◆ PROBLEM:
Take the listing and give it again exactly, from its first line to its last line.

- - -

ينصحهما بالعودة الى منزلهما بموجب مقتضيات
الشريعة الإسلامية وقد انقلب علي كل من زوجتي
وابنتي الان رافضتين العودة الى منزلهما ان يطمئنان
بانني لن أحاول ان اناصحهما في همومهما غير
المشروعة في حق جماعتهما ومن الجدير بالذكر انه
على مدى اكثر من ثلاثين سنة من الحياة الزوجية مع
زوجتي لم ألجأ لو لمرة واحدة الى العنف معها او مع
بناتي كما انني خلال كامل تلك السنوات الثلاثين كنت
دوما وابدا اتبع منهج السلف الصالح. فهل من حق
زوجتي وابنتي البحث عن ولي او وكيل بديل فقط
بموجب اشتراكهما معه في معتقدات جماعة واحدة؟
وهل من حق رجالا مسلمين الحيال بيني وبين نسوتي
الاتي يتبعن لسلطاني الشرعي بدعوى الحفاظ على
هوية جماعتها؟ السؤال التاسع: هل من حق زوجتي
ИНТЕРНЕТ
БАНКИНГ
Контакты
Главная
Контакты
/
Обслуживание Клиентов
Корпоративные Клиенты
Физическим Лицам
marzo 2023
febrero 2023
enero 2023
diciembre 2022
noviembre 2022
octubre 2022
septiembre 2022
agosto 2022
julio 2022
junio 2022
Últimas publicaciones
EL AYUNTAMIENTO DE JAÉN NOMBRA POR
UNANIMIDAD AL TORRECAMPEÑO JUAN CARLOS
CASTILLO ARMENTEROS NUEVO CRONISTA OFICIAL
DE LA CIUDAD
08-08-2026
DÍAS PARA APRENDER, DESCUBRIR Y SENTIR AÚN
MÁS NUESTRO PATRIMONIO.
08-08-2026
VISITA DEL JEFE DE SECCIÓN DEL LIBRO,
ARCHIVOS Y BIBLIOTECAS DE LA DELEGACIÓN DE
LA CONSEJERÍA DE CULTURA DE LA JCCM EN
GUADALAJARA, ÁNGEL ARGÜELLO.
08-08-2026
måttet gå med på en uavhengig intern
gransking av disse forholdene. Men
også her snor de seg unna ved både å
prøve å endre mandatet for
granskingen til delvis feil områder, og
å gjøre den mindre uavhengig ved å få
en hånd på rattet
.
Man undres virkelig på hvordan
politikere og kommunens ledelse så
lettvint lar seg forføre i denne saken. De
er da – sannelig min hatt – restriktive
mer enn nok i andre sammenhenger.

- - -

◆ YOUR SOLUTION:
ينصحهما بالعودة الى منزلهما بموجب مقتضيات
الشريعة الإسلامية وقد انقلب علي كل من زوجتي
وابنتي الان رافضتين العودة الى منزلهما ان يطمئنان
بانني لن أحاول ان اناصحهما في همومهما غير
المشروعة في حق جماعتهما ومن الجدير بالذكر انه
على مدى اكثر من ثلاثين سنة من الحياة الزوجية مع
زوجتي لم ألجأ لو لمرة واحدة الى العنف معها او مع
بناتي كما انني خلال كامل تلك السنوات الثلاثين كنت
دوما وابدا اتبع منهج السلف الصالح. فهل من حق
زوجتي وابنتي البحث عن ولي او وكيل بديل فقط
بموجب اشتراكهما معه في معتقدات جماعة واحدة؟
وهل من حق رجالا مسلمين الحيال بيني وبين نسوتي
الاتي يتبعن لسلطاني الشرعي بدعوى الحفاظ على
هوية جماعتها؟ السؤال التاسع: هل من حق زوجتي
ИНТЕРНЕТ
БАНКИНГ
Контакты
Главная
Контакты
/
Обслуживание Клиентов
Корпоративные Клиенты
Физическим Лицам
marzo 2023
febrero 2023
enero 2023
diciembre 2022
noviembre 2022
octubre 2022
septiembre 2022
agosto 2022
julio 2022
junio 2022
Últimas publicaciones
EL AYUNTAMIENTO DE JAÉN NOMBRA POR
UNANIMIDAD AL TORRECAMPEÑO JUAN CARLOS
CASTILLO ARMENTEROS NUEVO CRONISTA OFICIAL
DE LA CIUDAD
08-08-2026
DÍAS PARA APRENDER, DESCUBRIR Y SENTIR AÚN
MÁS NUESTRO PATRIMONIO.
08-08-2026
VISITA DEL JEFE DE SECCIÓN DEL LIBRO,
ARCHIVOS Y BIBLIOTECAS DE LA DELEGACIÓN DE
LA CONSEJERÍA DE CULTURA DE LA JCCM EN
GUADALAJARA, ÁNGEL ARGÜELLO.
08-08-2026
måttet gå med på en uavhengig intern
gransking av disse forholdene. Men
også her snor de seg unna ved både å
prøve å endre mandatet for
granskingen til delvis feil områder, og
å gjøre den mindre uavhengig ved å få
en hånd på rattet
.
Man undres virkelig på hvordan
politikere og kommunens ledelse så
lettvint lar seg forføre i denne saken. De
er da – sannelig min hatt – restriktive
mer enn nok i andre sammenhenger.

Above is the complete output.